▶ _Activity_: Would you transcribe the entries below, beginning at the line with "COMMENTAIRES RÉCENTS" and ending after the line with "9.A a 1.A v parku", exactly, with no picture and nothing more?

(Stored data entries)
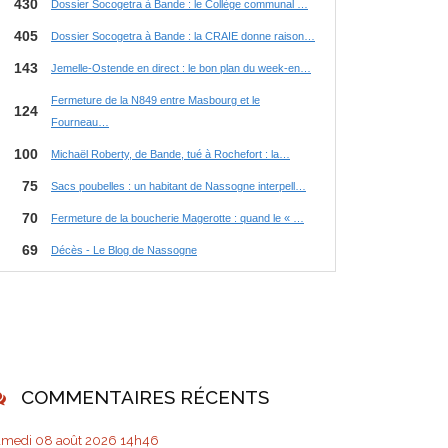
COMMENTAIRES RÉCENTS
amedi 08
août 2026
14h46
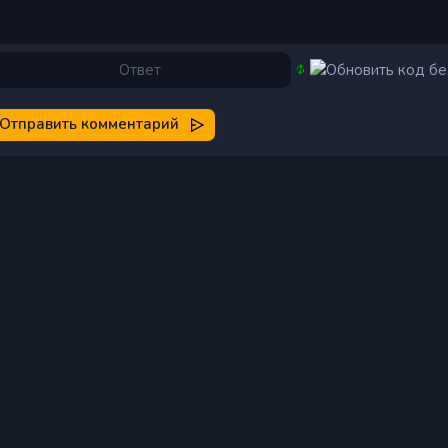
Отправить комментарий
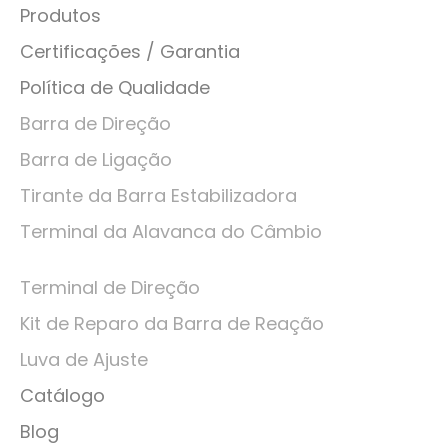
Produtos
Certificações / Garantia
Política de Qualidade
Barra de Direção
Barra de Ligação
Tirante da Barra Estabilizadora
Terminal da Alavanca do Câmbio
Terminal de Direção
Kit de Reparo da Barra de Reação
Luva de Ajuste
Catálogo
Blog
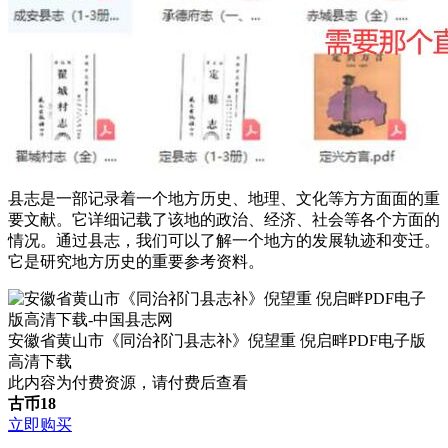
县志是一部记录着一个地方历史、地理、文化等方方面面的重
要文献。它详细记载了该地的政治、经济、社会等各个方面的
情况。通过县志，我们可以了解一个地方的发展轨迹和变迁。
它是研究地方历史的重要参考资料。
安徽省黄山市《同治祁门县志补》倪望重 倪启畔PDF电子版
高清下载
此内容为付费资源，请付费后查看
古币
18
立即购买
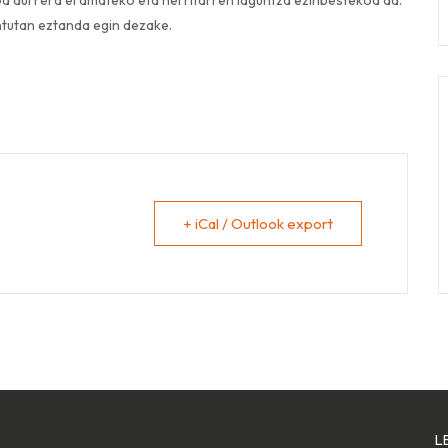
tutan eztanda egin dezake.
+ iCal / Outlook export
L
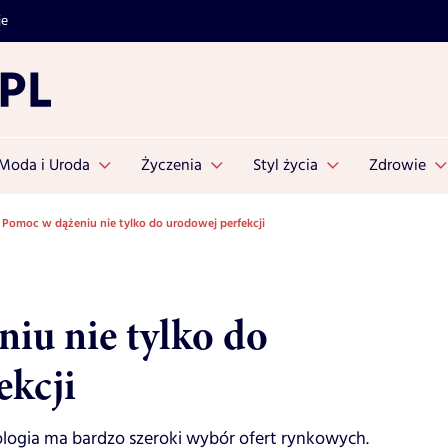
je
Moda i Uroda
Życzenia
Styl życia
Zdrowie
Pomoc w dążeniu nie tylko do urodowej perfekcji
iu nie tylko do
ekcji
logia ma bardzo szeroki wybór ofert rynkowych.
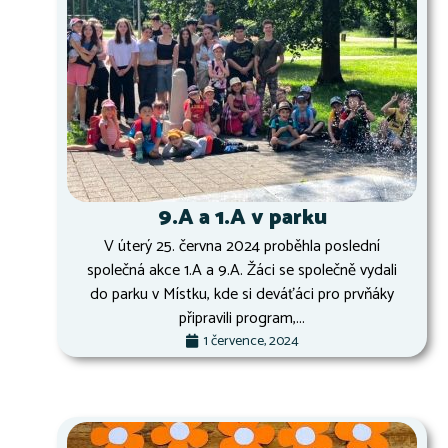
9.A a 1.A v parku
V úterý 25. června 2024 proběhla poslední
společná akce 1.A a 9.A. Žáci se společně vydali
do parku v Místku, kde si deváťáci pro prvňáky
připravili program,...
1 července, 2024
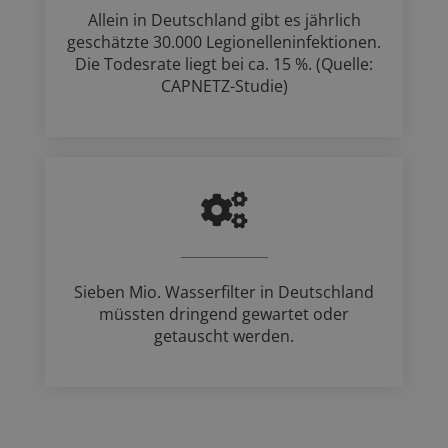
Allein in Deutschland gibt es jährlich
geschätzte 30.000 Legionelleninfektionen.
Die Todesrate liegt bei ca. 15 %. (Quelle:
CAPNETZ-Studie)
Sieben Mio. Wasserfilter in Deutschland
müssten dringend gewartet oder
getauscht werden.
==
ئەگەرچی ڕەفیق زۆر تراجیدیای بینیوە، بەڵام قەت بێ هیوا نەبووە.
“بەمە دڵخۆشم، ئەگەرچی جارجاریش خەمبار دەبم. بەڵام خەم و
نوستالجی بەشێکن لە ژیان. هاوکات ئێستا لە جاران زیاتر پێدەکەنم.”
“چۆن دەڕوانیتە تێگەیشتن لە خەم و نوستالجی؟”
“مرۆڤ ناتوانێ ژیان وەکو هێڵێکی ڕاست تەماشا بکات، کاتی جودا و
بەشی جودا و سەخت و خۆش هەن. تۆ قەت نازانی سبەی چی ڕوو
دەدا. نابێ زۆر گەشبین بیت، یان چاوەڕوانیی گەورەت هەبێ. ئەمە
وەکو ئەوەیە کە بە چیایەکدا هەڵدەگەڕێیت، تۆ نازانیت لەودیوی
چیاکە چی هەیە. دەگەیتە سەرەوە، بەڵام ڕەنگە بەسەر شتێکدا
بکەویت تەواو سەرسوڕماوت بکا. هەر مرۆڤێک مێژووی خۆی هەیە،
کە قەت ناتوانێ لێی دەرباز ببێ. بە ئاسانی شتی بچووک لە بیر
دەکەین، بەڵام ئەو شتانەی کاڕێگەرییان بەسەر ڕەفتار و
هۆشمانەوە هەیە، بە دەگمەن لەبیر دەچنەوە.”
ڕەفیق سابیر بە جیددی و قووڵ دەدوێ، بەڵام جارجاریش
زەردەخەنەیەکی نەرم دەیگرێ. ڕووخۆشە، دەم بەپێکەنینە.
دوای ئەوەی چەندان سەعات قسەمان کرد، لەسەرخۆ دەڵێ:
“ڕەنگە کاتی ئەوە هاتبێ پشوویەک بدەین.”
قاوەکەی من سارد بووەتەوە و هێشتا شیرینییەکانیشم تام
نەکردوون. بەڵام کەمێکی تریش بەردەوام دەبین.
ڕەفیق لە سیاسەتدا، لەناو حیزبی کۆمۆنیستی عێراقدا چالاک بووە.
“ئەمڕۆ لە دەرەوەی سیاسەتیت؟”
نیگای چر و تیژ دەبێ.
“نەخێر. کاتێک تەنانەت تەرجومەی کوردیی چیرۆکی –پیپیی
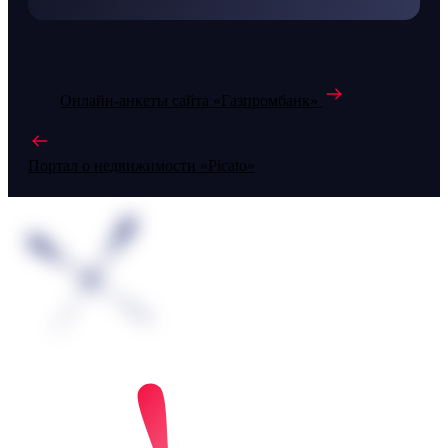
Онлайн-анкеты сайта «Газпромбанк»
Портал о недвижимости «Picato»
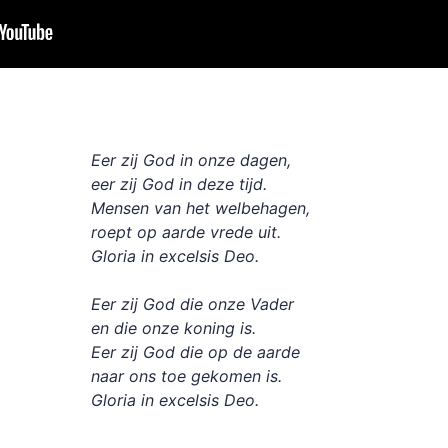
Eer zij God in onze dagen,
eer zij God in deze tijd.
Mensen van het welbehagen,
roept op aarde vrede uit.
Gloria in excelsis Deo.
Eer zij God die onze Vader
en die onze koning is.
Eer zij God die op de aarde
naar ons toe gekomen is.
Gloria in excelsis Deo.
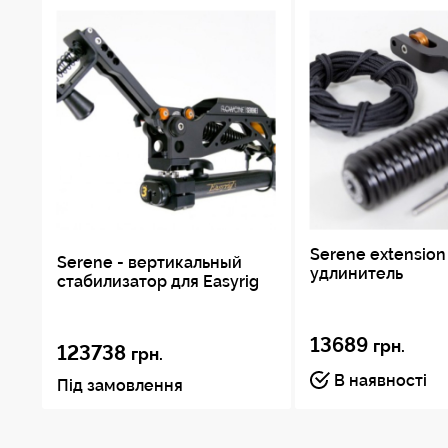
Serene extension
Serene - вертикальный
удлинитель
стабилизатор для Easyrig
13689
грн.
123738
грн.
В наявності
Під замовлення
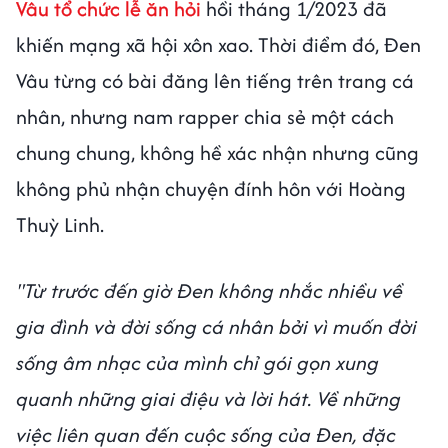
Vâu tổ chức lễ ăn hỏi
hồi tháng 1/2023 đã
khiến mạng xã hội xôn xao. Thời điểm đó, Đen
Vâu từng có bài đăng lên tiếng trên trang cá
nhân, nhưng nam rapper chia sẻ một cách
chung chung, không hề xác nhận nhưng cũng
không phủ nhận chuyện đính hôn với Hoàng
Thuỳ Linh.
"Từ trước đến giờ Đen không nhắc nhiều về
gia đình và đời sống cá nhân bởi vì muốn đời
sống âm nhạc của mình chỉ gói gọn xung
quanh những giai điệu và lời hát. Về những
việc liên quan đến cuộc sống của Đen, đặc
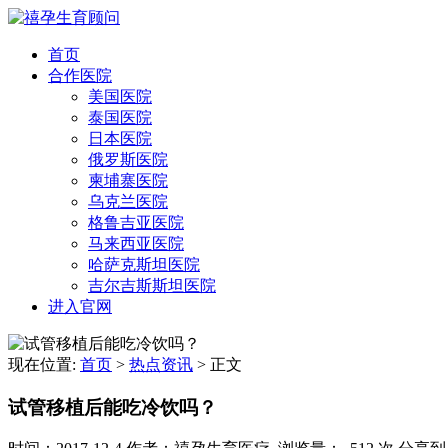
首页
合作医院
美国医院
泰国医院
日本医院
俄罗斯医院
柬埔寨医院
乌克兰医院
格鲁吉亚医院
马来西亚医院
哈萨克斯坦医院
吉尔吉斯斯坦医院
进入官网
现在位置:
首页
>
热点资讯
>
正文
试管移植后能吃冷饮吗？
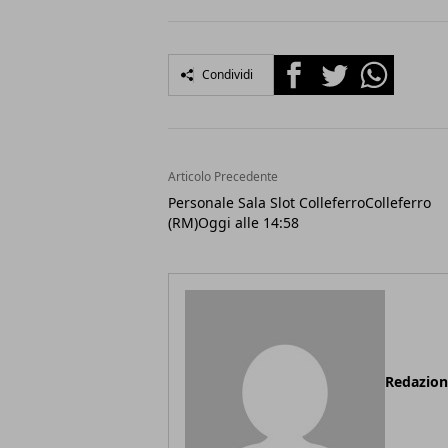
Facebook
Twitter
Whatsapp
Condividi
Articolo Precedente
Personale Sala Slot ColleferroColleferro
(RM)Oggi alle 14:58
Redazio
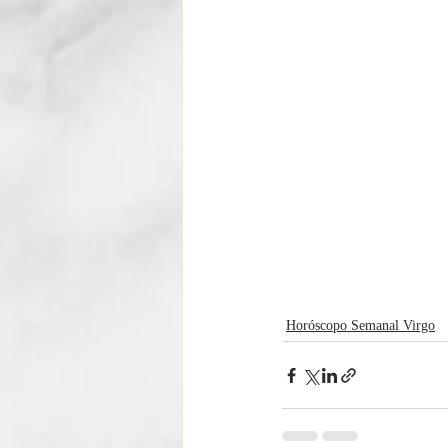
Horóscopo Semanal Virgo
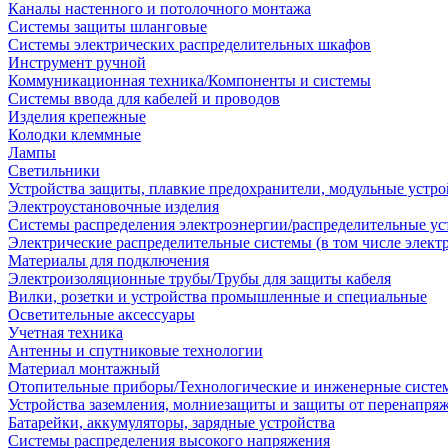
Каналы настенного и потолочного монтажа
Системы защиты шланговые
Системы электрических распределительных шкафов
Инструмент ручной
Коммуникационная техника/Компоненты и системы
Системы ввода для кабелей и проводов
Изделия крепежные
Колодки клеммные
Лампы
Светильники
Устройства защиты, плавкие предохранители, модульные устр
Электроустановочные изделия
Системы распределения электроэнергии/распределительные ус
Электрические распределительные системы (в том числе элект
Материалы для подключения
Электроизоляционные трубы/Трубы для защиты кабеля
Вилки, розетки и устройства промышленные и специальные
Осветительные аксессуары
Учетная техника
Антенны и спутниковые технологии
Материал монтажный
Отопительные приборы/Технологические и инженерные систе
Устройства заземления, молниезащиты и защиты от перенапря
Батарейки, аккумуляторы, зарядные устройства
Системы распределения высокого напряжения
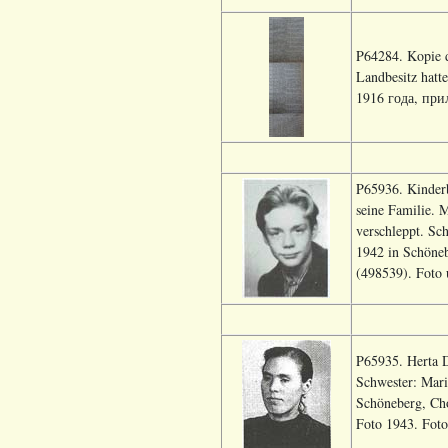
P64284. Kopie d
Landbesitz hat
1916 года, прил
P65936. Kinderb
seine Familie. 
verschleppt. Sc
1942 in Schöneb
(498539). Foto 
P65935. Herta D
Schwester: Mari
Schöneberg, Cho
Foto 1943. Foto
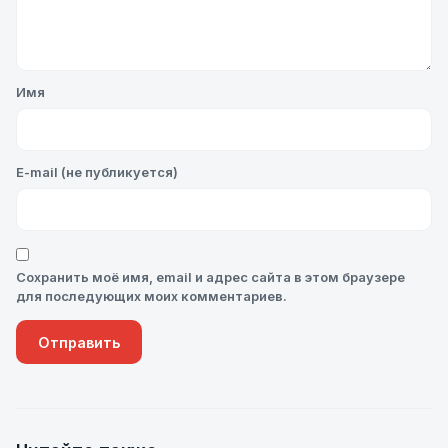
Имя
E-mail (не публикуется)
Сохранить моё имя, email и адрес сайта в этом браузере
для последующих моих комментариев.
---
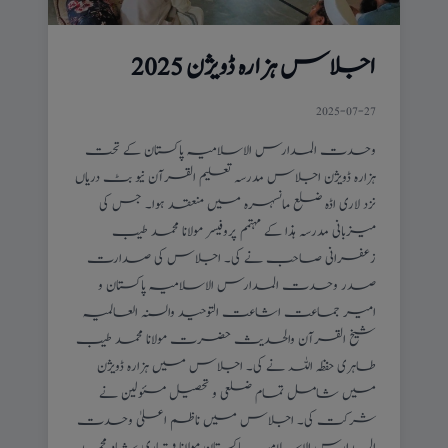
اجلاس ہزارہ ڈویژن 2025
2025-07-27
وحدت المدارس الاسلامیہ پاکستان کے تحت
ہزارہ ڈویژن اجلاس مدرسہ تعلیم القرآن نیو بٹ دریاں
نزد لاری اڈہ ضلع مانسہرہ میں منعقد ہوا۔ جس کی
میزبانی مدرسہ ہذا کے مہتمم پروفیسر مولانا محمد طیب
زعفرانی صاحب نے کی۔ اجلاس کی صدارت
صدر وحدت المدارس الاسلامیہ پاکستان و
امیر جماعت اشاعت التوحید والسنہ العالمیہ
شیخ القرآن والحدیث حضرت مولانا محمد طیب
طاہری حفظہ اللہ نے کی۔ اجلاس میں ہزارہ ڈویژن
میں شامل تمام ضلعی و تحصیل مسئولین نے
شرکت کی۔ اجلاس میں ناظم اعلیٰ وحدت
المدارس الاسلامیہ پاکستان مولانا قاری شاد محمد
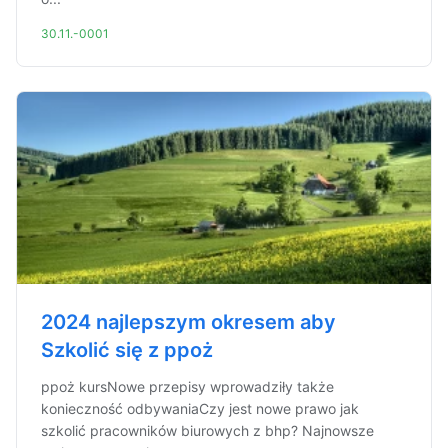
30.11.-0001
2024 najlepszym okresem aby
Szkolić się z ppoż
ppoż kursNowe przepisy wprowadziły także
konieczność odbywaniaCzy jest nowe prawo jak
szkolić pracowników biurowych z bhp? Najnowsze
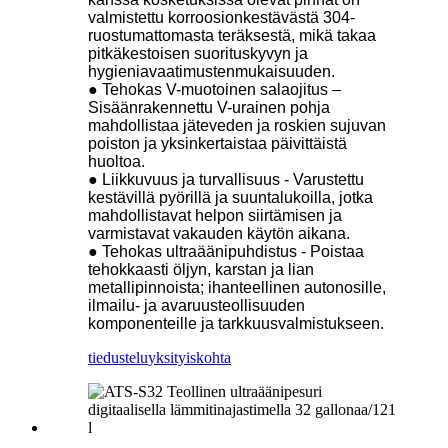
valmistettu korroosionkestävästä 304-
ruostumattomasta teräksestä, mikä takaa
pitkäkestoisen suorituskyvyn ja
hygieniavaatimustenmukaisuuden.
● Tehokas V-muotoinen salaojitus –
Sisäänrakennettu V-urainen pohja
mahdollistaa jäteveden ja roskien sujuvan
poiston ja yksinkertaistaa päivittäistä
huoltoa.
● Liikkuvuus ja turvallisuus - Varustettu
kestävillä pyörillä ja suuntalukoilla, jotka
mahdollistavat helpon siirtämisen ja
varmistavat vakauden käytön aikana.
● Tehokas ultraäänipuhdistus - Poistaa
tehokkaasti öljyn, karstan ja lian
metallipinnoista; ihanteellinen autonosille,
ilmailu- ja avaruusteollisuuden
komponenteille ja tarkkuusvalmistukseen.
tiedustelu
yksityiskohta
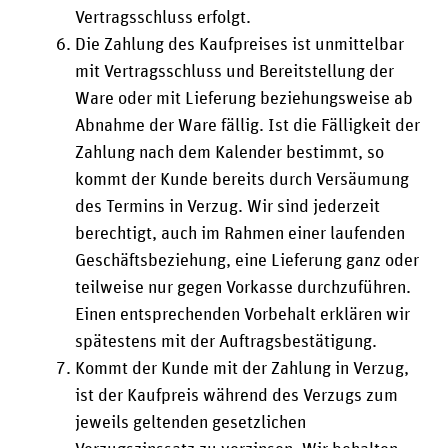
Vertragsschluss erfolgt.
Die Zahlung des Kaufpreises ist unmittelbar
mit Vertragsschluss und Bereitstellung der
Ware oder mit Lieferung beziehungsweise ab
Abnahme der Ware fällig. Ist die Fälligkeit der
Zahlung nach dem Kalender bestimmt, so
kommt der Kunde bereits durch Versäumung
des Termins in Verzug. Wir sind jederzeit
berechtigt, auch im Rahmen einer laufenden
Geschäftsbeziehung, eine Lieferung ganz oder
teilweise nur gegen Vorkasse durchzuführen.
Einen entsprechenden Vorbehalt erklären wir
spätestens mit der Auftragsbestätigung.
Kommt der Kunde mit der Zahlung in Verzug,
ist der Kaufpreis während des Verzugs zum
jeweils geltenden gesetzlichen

▶ _Result below_:
COMMENTAIRES RÉCENTS
amedi 08
août 2026
14h46
Отправить комментарий
Produtos
Certificações / Garantia
Política de Qualidade
Barra de Direção
Barra de Ligação
Tirante da Barra Estabilizadora
Terminal da Alavanca do Câmbio
Terminal de Direção
Kit de Reparo da Barra de Reação
Luva de Ajuste
Catálogo
Blog
县志是一部记录着一个地方历史、地理、文化等方方面面的重
要文献。它详细记载了该地的政治、经济、社会等各个方面的
情况。通过县志，我们可以了解一个地方的发展轨迹和变迁。
它是研究地方历史的重要参考资料。
安徽省黄山市《同治祁门县志补》倪望重 倪启畔PDF电子版
高清下载
此内容为付费资源，请付费后查看
古币
18
立即购买
tutan eztanda egin dezake.
+ iCal / Outlook export
L
je
Moda i Uroda
Życzenia
Styl życia
Zdrowie
Pomoc w dążeniu nie tylko do urodowej perfekcji
iu nie tylko do
ekcji
logia ma bardzo szeroki wybór ofert rynkowych.
9.A a 1.A v parku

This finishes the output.